GECO: Generative Image-to-3D within a SECOnd
Chen Wang, Jiatao Gu, Xiaoxiao Long, Yuan Liu, Lingjie Liu
TL;DR
GECO addresses the bottleneck and uncertainty of image-to-3D generation by combining a two-stage distillation pipeline. Stage I distills a pretrained multi-view diffusion model into a one-step multi-view generator, while Stage II uses pseudo ground-truth from this MV output to fine-tune a reconstruction-based 3D model for cross-view consistency. The result is a feed-forward 3D generator that delivers high-quality textured meshes in under a second on a single GPU, outperforming prior fast methods in both texture and geometry accuracy. This approach enables practical, real-time 3D asset creation from a single image with robust handling of viewpoint uncertainty.
Abstract
Recent years have seen significant advancements in 3D generation. While methods like score distillation achieve impressive results, they often require extensive per-scene optimization, which limits their time efficiency. On the other hand, reconstruction-based approaches are more efficient but tend to compromise quality due to their limited ability to handle uncertainty.

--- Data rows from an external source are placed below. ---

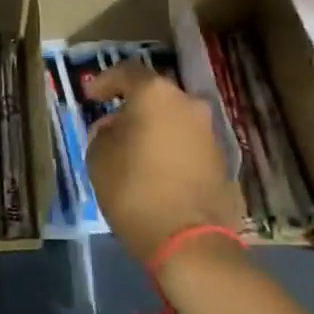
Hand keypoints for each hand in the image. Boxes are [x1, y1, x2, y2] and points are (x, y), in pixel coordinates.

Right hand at [84, 63, 244, 264]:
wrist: (190, 240)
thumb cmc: (135, 191)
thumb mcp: (99, 159)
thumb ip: (103, 134)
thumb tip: (114, 128)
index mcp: (155, 95)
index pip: (127, 73)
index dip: (105, 82)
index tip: (91, 96)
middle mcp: (187, 103)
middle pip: (155, 95)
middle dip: (133, 107)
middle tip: (113, 124)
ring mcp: (209, 130)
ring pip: (174, 118)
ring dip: (155, 128)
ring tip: (134, 150)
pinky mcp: (222, 158)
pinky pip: (188, 142)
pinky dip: (171, 148)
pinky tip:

We introduce GECO, a novel method for high-quality 3D generative modeling that operates within a second. Our approach addresses the prevalent issues of uncertainty and inefficiency in existing methods through a two-stage approach. In the first stage, we train a single-step multi-view generative model with score distillation. Then, a second-stage distillation is applied to address the challenge of view inconsistency in the multi-view generation. This two-stage process ensures a balanced approach to 3D generation, optimizing both quality and efficiency. Our comprehensive experiments demonstrate that GECO achieves high-quality image-to-3D mesh generation with an unprecedented level of efficiency. We will make the code and model publicly available.